To give values to the coefficients d_n, we replace the value of n by a series of natural integers. In this case, the only problem is the value 0, which is undefined; however, by taking the limit, it is easy to see that it is 1 (by applying L’Hôpital’s rule, or considering the identical slopes of the functions sin(n) and n at the origin).

$n$ | $sinc_n(n/2) = (2/πn) \cdot sin(πn/2)$ | $d_n=1/2 \cdot sinc_n(n/2)$ |
---|---|---|

0 | 1 | 1/2 |

1 | 2/π | 1/π |

2 | 0 | 0 |

3 | -2/(3π) | -1/(3π) |

4 | 0 | 0 |

5 | 2/(5π) | 1/(5π) |

6 | 0 | 0 |

7 | -2/(7π) | -1/(7π) |

#### Values of the negative coefficients

The sinc function is an even function; for negative values of $n$ it takes the same values as for positive values of $n$.

#### Fourier series

Now that we have the coefficients $d_n$, we can write the terms of the Fourier series by applying the expression. \begin{equation} f(t) = \left[… -1/(3π) \cdot e^{-j2π3f0t} + 1/π \cdot e^{-j2πf0t} + 1/2 + 1/π \cdot e^{j2πf0t} -1/(3π) \cdot e^{j2π3f0t} + …\right] \end{equation}

#### Real function of the Fourier series

Although the previous expression is already a Fourier series, it is a sum of complex exponentials; we can rearrange the expression to get the same function expressed in sines and cosines.

#### Group terms

We can group symmetrical terms: \begin{equation} f(t) = [1/2 + 1/π \cdot (e^(j2πf0t)+e^(-j2πf0t)) - 2/(3π) \cdot (e^(j2π3f0t)+e^(-j2π3f0t)) + …] \end{equation}

#### Series formed by cosines

Now it’s easier to see that the series is formed by cosines. Applying the expression of the cosine as the sum of complex exponentials: \begin{equation} f(t) = [1/2 + 2/π \cdot (e^(j2πf0t)+e^(-j2πf0t))/2 - 2/(3π) \cdot (e^(j6πf0t)+e^(-j2π3f0t))/2 + …] = [1/2 + 2/π \cdot cos(2πf0t) - 2/(3π) * cos(6πf0t) + …] \end{equation}

#### Summation

\begin{equation} f(t) = 1/2 \cdot \sum_{n=1}^\infty ((-2(-1)^n) / (2n-1)\pi) \cdot cos(2 \cdot (2n-1) \cdot \pi f0 t) \end{equation}

#### Graphical representation**

If we superimpose the original signal on the terms of the obtained series, we see that the series resembles the original signal more and more as we add terms.

As we add terms to the series, it increasingly resembles the original signal.

### Conclussions

The Fourier series has allowed us to express a periodic signal, which was a piecewise function (a square wave), as the sum of sine and cosine functions, i.e., harmonic functions, which are easier to handle mathematically.

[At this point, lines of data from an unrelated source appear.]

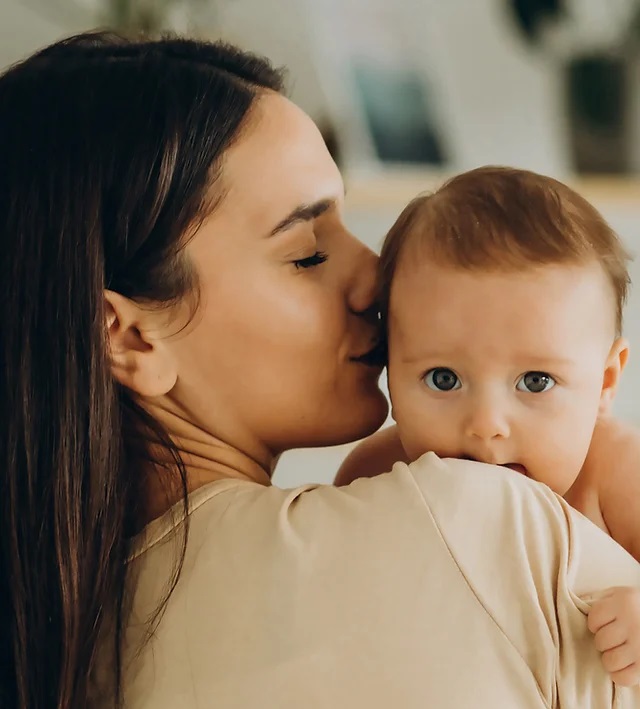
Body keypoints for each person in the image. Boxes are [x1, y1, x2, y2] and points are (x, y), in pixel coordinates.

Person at [1, 31, 640, 709]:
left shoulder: (66, 644)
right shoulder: (476, 519)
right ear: (129, 337)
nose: (375, 276)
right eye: (308, 251)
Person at [335, 166, 640, 685]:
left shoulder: (615, 473)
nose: (486, 425)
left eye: (536, 382)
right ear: (390, 371)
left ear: (605, 382)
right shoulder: (377, 475)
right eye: (444, 378)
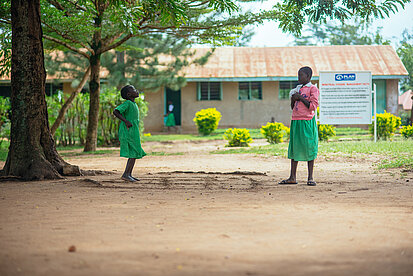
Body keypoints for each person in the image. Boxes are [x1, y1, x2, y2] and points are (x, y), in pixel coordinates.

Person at [279, 66, 319, 186]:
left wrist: (300, 98)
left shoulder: (313, 89)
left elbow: (313, 106)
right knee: (294, 148)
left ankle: (310, 177)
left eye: (301, 75)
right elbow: (293, 107)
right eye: (298, 75)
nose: (298, 78)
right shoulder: (297, 89)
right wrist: (293, 98)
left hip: (307, 121)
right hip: (296, 120)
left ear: (308, 76)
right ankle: (292, 177)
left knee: (309, 147)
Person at [113, 85, 146, 182]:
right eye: (134, 90)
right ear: (129, 94)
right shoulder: (127, 103)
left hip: (133, 130)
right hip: (128, 130)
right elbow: (116, 111)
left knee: (135, 152)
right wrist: (126, 121)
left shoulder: (133, 104)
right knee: (134, 151)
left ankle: (128, 174)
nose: (137, 91)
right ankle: (126, 174)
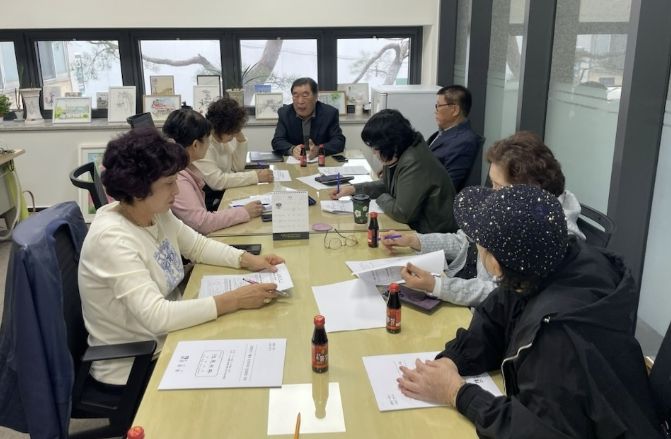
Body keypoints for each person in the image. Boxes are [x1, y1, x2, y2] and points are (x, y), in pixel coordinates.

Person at [397, 184, 663, 439]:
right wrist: (454, 360)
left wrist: (457, 393)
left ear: (494, 265)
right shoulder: (550, 261)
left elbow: (539, 431)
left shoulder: (557, 339)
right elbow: (497, 314)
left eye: (479, 243)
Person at [78, 128, 285, 386]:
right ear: (138, 189)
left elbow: (197, 246)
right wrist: (235, 300)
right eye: (169, 184)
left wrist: (247, 259)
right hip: (135, 366)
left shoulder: (154, 212)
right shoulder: (112, 240)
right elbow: (157, 316)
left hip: (171, 337)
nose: (176, 190)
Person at [382, 131, 585, 306]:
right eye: (492, 184)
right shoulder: (514, 209)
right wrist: (414, 240)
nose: (491, 193)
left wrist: (437, 286)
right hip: (457, 286)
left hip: (475, 309)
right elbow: (463, 240)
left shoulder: (549, 237)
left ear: (527, 190)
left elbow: (504, 295)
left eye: (498, 186)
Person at [330, 109, 457, 234]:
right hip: (416, 227)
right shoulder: (398, 151)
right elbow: (388, 184)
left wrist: (381, 197)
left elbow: (401, 213)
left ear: (390, 144)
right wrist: (353, 189)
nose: (373, 152)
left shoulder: (414, 162)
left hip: (431, 233)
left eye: (376, 147)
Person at [162, 107, 263, 235]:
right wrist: (244, 212)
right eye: (207, 139)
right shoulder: (178, 178)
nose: (209, 143)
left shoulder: (183, 167)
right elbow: (202, 223)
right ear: (195, 145)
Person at [193, 97, 273, 210]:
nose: (234, 135)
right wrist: (255, 176)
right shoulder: (204, 144)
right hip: (209, 201)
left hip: (223, 193)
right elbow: (217, 182)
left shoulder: (222, 139)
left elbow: (237, 167)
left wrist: (241, 140)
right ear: (220, 127)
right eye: (231, 132)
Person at [271, 77, 345, 159]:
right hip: (295, 162)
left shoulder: (329, 113)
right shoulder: (284, 113)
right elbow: (277, 141)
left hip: (320, 162)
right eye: (295, 96)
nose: (300, 101)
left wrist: (319, 150)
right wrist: (292, 150)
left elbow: (339, 141)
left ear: (316, 96)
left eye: (305, 95)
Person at [426, 85, 482, 191]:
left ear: (455, 110)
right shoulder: (443, 132)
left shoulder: (464, 142)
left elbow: (447, 187)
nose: (435, 111)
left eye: (438, 106)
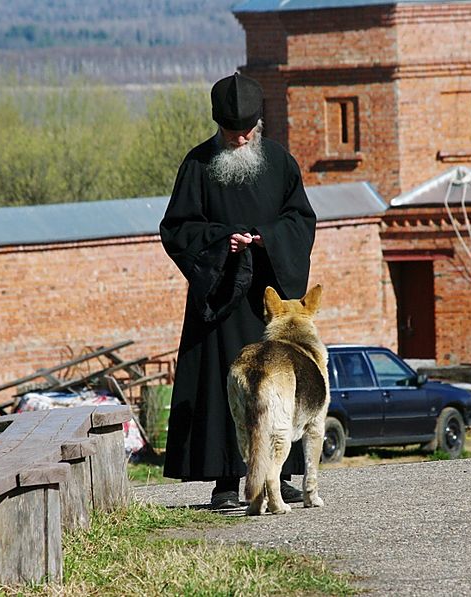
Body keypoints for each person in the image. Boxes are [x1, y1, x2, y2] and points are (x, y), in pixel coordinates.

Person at [159, 73, 317, 509]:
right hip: (219, 301)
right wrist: (220, 241)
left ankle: (277, 476)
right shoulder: (197, 165)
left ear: (259, 123)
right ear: (218, 126)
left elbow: (301, 221)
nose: (241, 138)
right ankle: (226, 481)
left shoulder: (281, 163)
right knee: (222, 388)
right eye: (232, 132)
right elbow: (176, 228)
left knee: (277, 389)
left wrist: (267, 238)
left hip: (267, 301)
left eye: (247, 130)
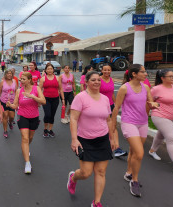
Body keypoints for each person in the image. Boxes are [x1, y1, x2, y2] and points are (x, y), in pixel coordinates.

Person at [66, 71, 116, 207]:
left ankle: (97, 202)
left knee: (101, 171)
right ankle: (73, 177)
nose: (97, 82)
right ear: (86, 82)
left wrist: (112, 138)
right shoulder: (81, 98)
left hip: (103, 139)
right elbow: (74, 119)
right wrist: (74, 139)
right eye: (93, 80)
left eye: (99, 80)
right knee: (86, 173)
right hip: (85, 140)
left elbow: (109, 120)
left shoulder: (105, 99)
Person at [111, 64, 159, 197]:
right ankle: (134, 180)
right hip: (129, 123)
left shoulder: (146, 87)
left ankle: (128, 173)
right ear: (134, 74)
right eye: (143, 72)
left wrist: (155, 105)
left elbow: (150, 103)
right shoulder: (124, 88)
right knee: (139, 153)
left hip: (142, 122)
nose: (145, 74)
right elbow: (117, 107)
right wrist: (113, 124)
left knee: (133, 151)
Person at [7, 72, 46, 173]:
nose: (21, 81)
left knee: (30, 137)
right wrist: (10, 105)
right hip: (22, 115)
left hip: (34, 116)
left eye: (23, 79)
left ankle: (26, 148)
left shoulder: (36, 89)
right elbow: (15, 105)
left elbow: (43, 101)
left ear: (29, 80)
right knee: (24, 138)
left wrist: (32, 96)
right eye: (21, 79)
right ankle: (27, 163)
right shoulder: (19, 91)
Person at [100, 65, 128, 157]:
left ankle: (117, 148)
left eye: (108, 70)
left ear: (111, 71)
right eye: (105, 70)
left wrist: (116, 104)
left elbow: (111, 93)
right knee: (102, 127)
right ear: (102, 70)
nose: (107, 71)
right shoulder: (98, 80)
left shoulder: (111, 80)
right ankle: (102, 146)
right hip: (100, 106)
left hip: (111, 106)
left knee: (113, 126)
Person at [39, 64, 64, 138]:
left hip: (55, 99)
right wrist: (39, 99)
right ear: (45, 70)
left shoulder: (57, 78)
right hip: (45, 99)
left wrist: (63, 99)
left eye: (51, 69)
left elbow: (61, 89)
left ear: (53, 70)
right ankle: (45, 129)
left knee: (52, 115)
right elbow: (39, 90)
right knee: (47, 114)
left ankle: (50, 129)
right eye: (48, 69)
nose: (49, 70)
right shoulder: (43, 79)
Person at [0, 69, 18, 138]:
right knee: (5, 116)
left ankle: (10, 123)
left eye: (10, 73)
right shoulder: (2, 82)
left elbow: (16, 92)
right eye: (8, 73)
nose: (9, 75)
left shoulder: (14, 81)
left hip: (12, 102)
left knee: (12, 116)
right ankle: (5, 130)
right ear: (5, 75)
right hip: (4, 101)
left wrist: (17, 101)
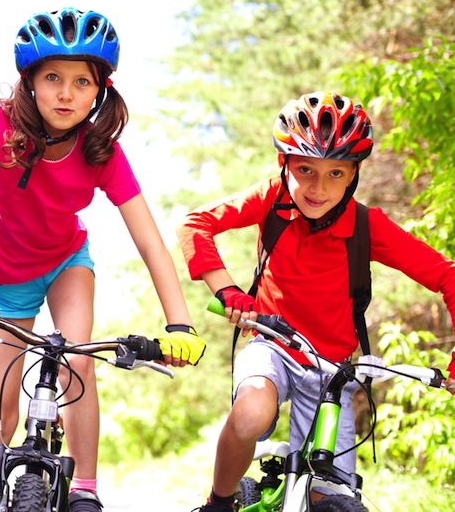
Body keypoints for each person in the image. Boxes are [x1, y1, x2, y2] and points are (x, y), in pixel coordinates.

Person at [0, 7, 207, 512]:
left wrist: (179, 323)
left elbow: (150, 239)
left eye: (81, 82)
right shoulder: (0, 124)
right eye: (52, 78)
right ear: (29, 81)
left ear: (100, 91)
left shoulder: (101, 150)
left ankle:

This analysis is used in many areas of engineering, such as linear system analysis, signal and system analysis, digital signal processing, telecommunications, electronics, acoustics, and so on.

The Fourier coefficients are a representation in the frequency domain of the original signal, which is also of interest in many contexts. In this example, we have observed that the odd frequencies have more importance, while the even frequencies do not contribute.

Finally, it is important to highlight that the Fourier series converges to the original signal when the number of terms tends to infinity. However, in practice, a fairly good approximation of the original signal can be obtained with a finite number of terms, as demonstrated in the last figure. The choice of the number of terms to use depends on the level of precision required and the computational limitations.